Codless circs are significantly different to mains circs. Theyre much
lower power, tend to run at slower speed, and use a coarser cut blade,
and possibly a thinner blade too, to make up for some of the lost
ground. Whether theyre ground the same I've no idea, but would not
assume so.

I would not want to replace a codless blade with a mains one except as
an experiment to see what happens. I would expect to get significantly
lses cut per charge - theres good reason they use coarse blades.

If you want something decent, use mains when poss.


NT


PC Paul July 21st 05 10:20 AM

wrote:

Codless circs are significantly different to mains circs.

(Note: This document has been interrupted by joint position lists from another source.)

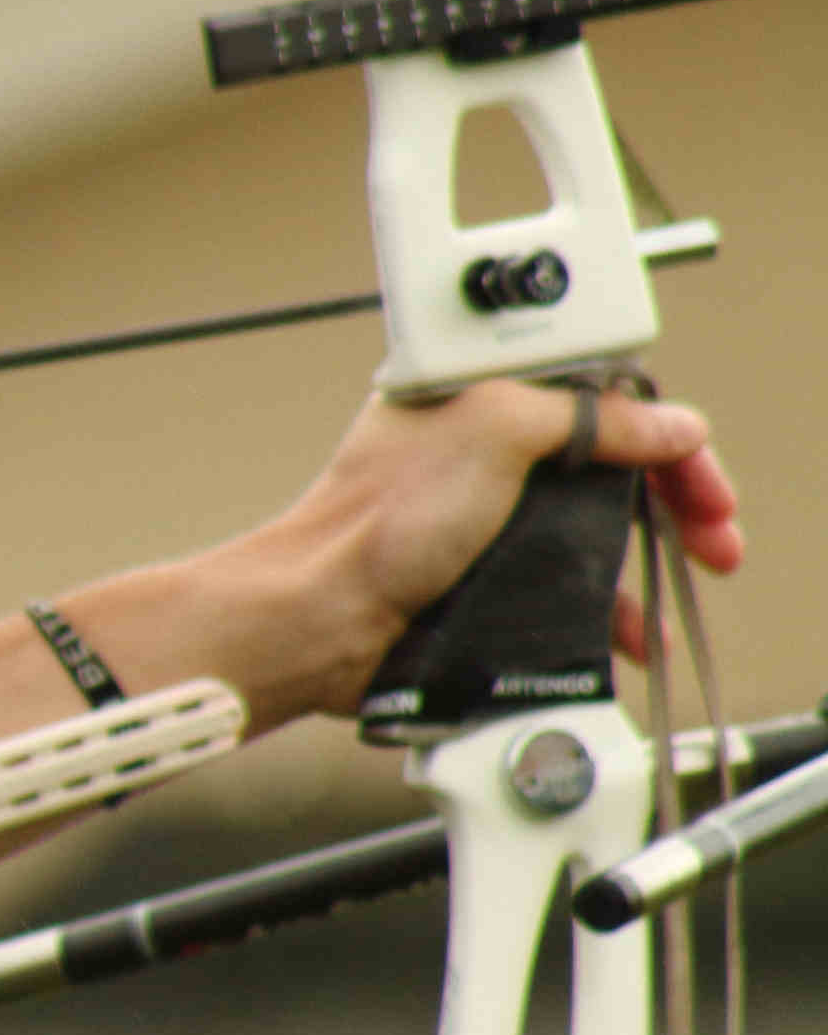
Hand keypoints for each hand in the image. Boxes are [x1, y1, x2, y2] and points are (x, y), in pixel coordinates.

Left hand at [262, 382, 737, 720]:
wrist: (320, 618)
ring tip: (677, 592)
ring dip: (645, 565)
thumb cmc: (372, 524)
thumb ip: (588, 416)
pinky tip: (630, 633)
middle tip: (714, 542)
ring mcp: (480, 522)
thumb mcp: (494, 431)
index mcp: (478, 401)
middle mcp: (480, 456)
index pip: (599, 403)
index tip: (700, 483)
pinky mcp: (478, 580)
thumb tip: (666, 422)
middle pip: (607, 470)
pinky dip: (605, 610)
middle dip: (672, 506)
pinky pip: (562, 587)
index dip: (660, 440)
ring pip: (591, 533)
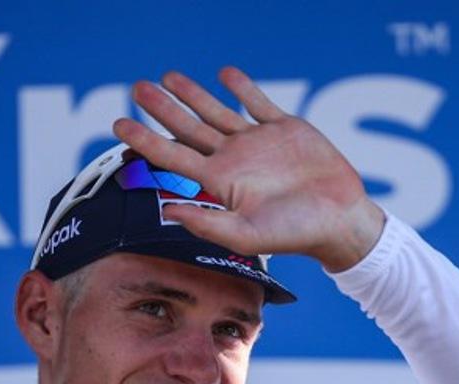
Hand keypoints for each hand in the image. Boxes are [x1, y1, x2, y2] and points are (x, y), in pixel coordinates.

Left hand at [112, 67, 385, 271]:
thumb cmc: (294, 234)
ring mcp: (257, 142)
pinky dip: (242, 87)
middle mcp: (233, 160)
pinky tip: (225, 74)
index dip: (145, 140)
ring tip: (168, 76)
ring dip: (192, 94)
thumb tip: (165, 210)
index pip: (172, 157)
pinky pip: (257, 102)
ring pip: (216, 111)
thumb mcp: (246, 235)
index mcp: (220, 183)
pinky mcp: (284, 128)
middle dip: (162, 108)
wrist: (339, 221)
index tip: (119, 125)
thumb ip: (206, 222)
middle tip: (137, 87)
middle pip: (188, 128)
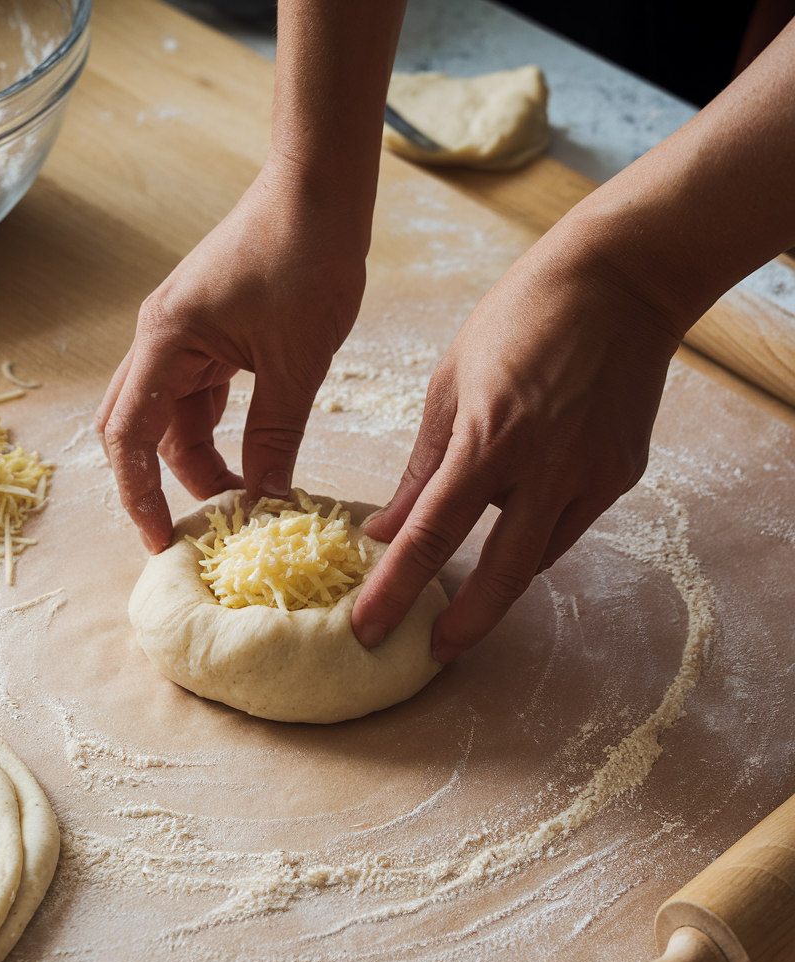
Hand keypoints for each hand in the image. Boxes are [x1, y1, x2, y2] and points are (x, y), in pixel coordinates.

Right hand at [95, 156, 368, 552]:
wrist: (320, 188)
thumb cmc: (307, 257)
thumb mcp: (296, 361)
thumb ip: (275, 434)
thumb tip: (265, 499)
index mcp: (166, 339)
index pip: (129, 435)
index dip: (139, 494)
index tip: (161, 540)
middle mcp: (160, 338)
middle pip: (139, 428)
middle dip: (165, 482)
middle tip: (203, 530)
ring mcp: (183, 334)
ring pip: (172, 415)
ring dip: (198, 458)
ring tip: (243, 499)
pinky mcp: (208, 333)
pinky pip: (199, 395)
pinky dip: (216, 431)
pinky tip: (249, 457)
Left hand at [351, 225, 682, 661]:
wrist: (621, 280)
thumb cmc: (519, 318)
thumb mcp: (450, 384)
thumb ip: (421, 467)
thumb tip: (386, 528)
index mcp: (489, 437)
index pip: (432, 533)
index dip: (396, 588)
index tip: (368, 627)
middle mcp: (547, 465)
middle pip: (504, 573)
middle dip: (465, 623)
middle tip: (432, 651)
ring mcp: (594, 473)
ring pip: (539, 555)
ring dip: (499, 575)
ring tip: (466, 580)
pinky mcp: (622, 473)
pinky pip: (569, 524)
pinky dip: (534, 531)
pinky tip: (516, 516)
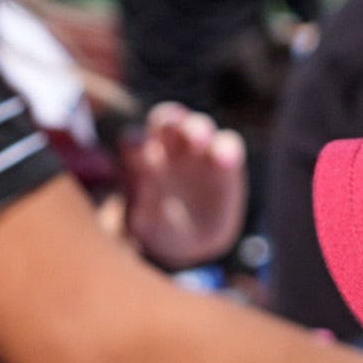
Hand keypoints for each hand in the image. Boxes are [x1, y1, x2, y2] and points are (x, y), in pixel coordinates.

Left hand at [119, 103, 248, 267]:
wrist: (192, 243)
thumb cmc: (159, 228)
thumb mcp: (146, 226)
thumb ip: (142, 210)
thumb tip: (141, 200)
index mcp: (140, 157)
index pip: (134, 139)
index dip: (136, 141)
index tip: (138, 149)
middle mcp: (168, 145)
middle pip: (166, 120)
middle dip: (169, 121)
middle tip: (170, 128)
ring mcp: (198, 149)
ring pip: (197, 125)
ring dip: (197, 128)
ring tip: (200, 141)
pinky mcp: (225, 161)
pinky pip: (227, 145)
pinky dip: (227, 150)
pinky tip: (226, 162)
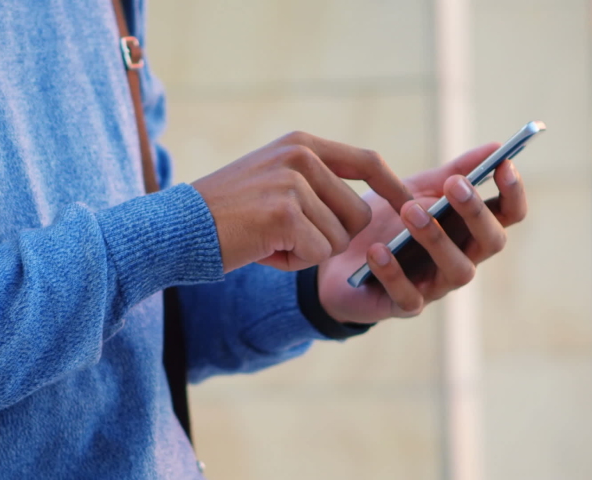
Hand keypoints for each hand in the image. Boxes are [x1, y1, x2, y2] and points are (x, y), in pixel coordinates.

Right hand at [192, 132, 412, 273]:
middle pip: (359, 214)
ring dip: (307, 252)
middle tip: (287, 236)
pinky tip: (262, 251)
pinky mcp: (285, 213)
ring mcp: (293, 182)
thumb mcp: (274, 180)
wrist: (179, 228)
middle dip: (330, 238)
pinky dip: (291, 263)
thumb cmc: (228, 214)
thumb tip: (370, 210)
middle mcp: (301, 155)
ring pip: (338, 239)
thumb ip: (316, 183)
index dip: (394, 187)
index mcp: (302, 144)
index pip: (367, 161)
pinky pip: (316, 254)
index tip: (412, 207)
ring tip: (269, 240)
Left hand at [317, 142, 527, 323]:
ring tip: (409, 211)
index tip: (504, 165)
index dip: (513, 193)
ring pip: (458, 271)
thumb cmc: (384, 223)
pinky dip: (393, 272)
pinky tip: (377, 250)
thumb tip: (495, 147)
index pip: (506, 215)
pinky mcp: (403, 306)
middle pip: (490, 242)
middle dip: (476, 212)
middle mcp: (461, 260)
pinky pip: (408, 296)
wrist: (337, 259)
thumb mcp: (414, 191)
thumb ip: (452, 172)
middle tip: (454, 185)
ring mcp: (435, 286)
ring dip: (437, 239)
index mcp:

Theyre much
lower power, tend to run at slower speed, and use a coarser cut blade,
and possibly a thinner blade too, to make up for some of the lost
ground. Whether theyre ground the same I've no idea, but would not
assume so.


Seconded. Cordless screwdrivers/drills are brilliant, best thing since
sliced bread.

Cordless circular saws are for quick cuts on a roof or somewhere else where
getting an extension to it is next to impossible. Mains is still the way to
go.



Owain July 21st 05 10:31 AM

wrote:
Codless circs are significantly different to mains circs. ...


Can you upgrade with an optional codpiece?

Owain



Andy Luckman (AJL Electronics) July 21st 05 12:41 PM

In article , PC Paul
wrote:
wrote:


Codless circs are significantly different to mains circs.


Something very fishy about that sentence. :-)

--
AJL Electronics (G6FGO) Ltd : Satellite and TV aerial systems
http://www.classicmicrocars.co.uk : http://www.ajlelectronics.co.uk


[email protected] July 23rd 05 12:29 PM

Owain wrote:
wrote:


Codless circs are significantly different to mains circs. ...


Can you upgrade with an optional codpiece?

Owain


hmmm... What I always wondered is if the codless ones swell for such a
premium, why dont they get mains ones and just take the cod out?